In the plan proposed by Gen. George Casey at a classified Pentagon briefing, two combat brigades -- about 7,000 troops -- would rotate out of Iraq without being replaced, said The New York Times, quoting unnamed U.S. officials.

The brigades scheduled to be withdrawn are the First Brigade of the 10th Mountain Division and the Third Brigade of the 101st Airborne Division, the Times said. The number of brigades would decline from 14 to 12.

Military sources told CNN Thursday that Casey was considering pulling about two brigades out of Iraq -- 6,000 to 10,000 forces -- as part of a gradual reduction of troops, but that was not confirmed at a news conference by him or U.S. Secretary of Defense Donald Rumsfeld.

Retired Air Force Maj. Gen. Don Shepperd, CNN military analyst, stressed Saturday night, however, that Casey's timetable was not fixed -- it depended on Iraq's progress in being able to handle its own security.

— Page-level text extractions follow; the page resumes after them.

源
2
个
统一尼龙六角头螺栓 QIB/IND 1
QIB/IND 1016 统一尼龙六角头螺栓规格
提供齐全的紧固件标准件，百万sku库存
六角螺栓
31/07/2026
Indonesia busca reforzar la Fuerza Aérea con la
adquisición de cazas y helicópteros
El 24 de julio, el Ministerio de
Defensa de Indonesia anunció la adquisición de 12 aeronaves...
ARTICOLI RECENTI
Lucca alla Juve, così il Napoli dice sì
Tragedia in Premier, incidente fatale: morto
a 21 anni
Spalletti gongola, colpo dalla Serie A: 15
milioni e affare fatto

Shepperd said Casey told him in a meeting Thursday that the development of competent Iraqi security forces was progressing faster than expected.

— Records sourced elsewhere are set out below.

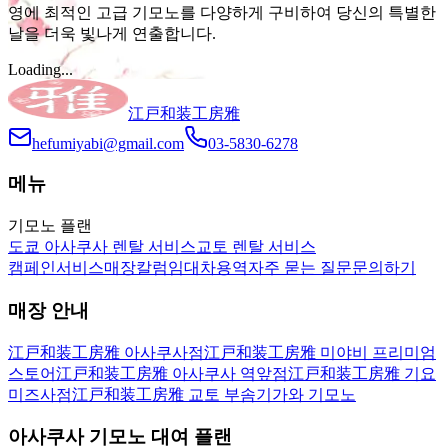
영에 최적인 고급 기모노를 다양하게 구비하여 당신의 특별한
날을 더욱 빛나게 연출합니다.
Loading...
江戸和装工房雅
hefumiyabi@gmail.com
03-5830-6278
메뉴
기모노 플랜
도쿄 아사쿠사 렌탈 서비스
교토 렌탈 서비스
캠페인
서비스
매장
칼럼
임대차용역
자주 묻는 질문
문의하기
매장 안내
江戸和装工房雅 아사쿠사점
江戸和装工房雅 미야비 프리미엄
스토어
江戸和装工房雅 아사쿠사 역앞점
江戸和装工房雅 기요
미즈사점
江戸和装工房雅 교토 부솜기가와 기모노
아사쿠사 기모노 대여 플랜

"He was optimistic about several things: the emerging capacity of the Iraqi security forces and also the ability of the new government to gain control of the situation," Shepperd said.

The Times said the pullouts assumed that the insurgency would taper off, and stay contained within Baghdad and nearby provinces.

Iraqi Prime Minister Nuri al-Maliki has said that his government would assume security responsibility this summer for Muthanna province, located in the south near Kuwait.

The officials told the Times it was anticipated that beyond 2007, the U.S. military would still be responsible for security in Baghdad and the violent Anbar province to the west.

As the number of American forces declined, the number of military bases in Iraq also would decrease.

There were 160,000 U.S. troops in Iraq in December, when security was tightened for Iraq's parliamentary elections. The baseline for U.S. troop numbers has been about 138,000, according to Secretary of Defense Donald Rumsfeld.

On Thursday, Rumsfeld told reporters that no troop cuts would be announced until Casey consulted with the Iraqi government.

Rumsfeld denied that day's reports that Casey already was considering specific cuts, and Casey -- who appeared with Rumsfeld at the same news conference -- said he opposed setting a hard timetable for withdrawing forces because that would hurt his flexibility.

The issue of troop reductions has been stridently debated in Congress, where the Senate this week rejected Democratic calls to force troop withdrawals.

Last week, the House of Representatives passed a non-binding resolution that rejected an "arbitrary" date for withdrawal.